_Exercise instructions:_ Leave the pictures out. Retype exactly the lines below from the one containing "2026. július" through the one containing "შესაძლებელია სამედიცინო კომპანია", and no others.

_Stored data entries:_
---*---

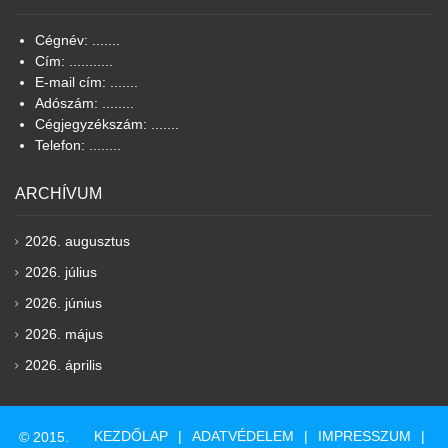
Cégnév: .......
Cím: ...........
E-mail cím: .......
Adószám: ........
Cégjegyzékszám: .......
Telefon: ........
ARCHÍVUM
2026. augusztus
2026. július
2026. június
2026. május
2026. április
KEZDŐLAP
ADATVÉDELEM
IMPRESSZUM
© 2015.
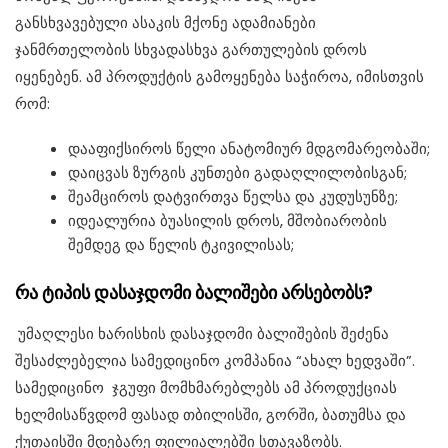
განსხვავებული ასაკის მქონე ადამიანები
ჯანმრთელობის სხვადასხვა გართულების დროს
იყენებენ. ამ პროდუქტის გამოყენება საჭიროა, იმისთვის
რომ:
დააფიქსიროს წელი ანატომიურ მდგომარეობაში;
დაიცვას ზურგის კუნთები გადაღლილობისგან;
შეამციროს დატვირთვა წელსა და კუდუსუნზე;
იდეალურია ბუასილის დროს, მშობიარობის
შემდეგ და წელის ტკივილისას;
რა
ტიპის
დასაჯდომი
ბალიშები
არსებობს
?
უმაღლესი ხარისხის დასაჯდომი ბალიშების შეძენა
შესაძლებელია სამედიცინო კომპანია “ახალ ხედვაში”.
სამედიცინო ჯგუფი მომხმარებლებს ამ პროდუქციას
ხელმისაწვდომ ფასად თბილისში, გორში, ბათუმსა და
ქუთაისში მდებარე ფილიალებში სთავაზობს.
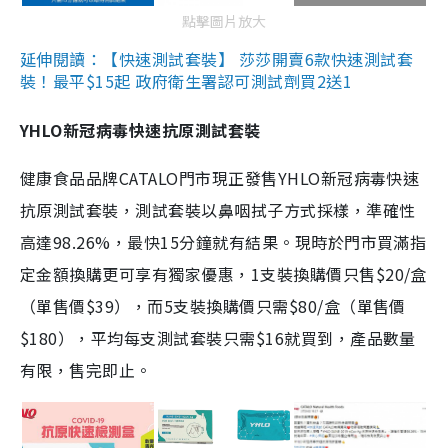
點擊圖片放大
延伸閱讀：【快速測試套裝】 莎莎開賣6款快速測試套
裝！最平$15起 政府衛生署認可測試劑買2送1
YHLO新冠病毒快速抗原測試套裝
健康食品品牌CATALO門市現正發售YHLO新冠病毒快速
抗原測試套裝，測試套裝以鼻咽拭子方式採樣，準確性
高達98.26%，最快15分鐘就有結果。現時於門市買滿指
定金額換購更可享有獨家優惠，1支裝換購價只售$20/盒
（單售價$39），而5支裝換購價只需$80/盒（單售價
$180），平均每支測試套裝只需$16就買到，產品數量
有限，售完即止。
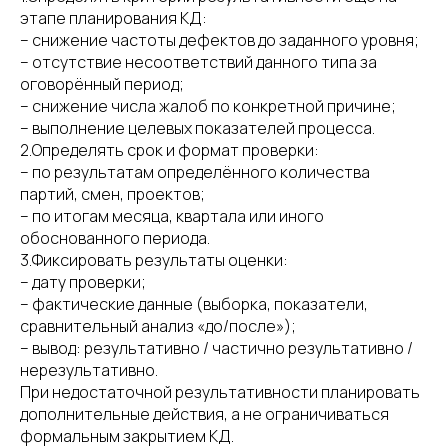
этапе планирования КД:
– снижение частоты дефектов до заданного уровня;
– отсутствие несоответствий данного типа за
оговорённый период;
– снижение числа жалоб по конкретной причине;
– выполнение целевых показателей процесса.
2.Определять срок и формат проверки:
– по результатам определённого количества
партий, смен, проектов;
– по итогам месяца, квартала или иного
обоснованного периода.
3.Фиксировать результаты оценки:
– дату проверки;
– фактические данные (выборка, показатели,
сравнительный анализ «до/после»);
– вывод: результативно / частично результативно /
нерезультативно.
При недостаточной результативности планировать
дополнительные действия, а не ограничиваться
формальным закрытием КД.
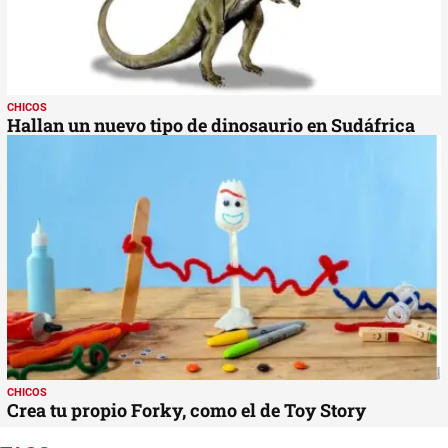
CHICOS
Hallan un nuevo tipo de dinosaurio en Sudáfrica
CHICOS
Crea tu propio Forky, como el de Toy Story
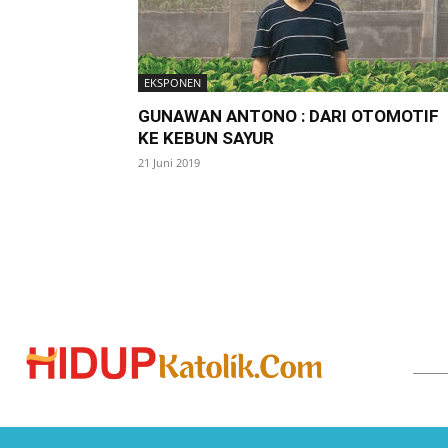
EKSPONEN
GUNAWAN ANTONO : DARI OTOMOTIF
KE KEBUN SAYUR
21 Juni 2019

---*---

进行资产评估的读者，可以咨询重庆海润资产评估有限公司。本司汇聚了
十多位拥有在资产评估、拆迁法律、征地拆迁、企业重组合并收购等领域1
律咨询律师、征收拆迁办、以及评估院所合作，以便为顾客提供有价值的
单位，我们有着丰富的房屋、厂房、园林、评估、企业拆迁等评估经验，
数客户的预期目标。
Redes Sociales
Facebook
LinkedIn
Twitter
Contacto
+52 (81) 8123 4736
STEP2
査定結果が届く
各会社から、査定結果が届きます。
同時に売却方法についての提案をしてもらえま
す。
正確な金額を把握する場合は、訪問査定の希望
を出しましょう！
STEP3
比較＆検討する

---*---

_Exercise output:_
2026. július
2026. június
2026. május
2026. április
KEZDŐLAP
ADATVÉDELEM
IMPRESSZUM
© 2015.
განსხვავებული ასაკის მქონე ადამიანები
ჯანმრთელობის სხვადასხვა გართულების დროს
იყენებენ. ამ პროდუქტის გამოყენება საჭიროა, იმისთვის
რომ:
დააფიქსიროს წელი ანატომიურ მდგომარეობაში;
დაიცვას ზურგის კუნთები გადაღლილობისგან;
შეამციროს დატვირთვა წელსა და კუდუსუნზე;
იდეალურია ბუასილის დროს, მშობიარობის
შემდეგ და წელის ტკივილისას;
რა
ტიპის
დასაჯდომი
ბალიშები
არსებობს
?
უმაღლესი ხარისხის დასაჯდომი ბალიშების შეძენა
შესაძლებელია სამედიცინო კომპანია “ახალ ხედვაში”.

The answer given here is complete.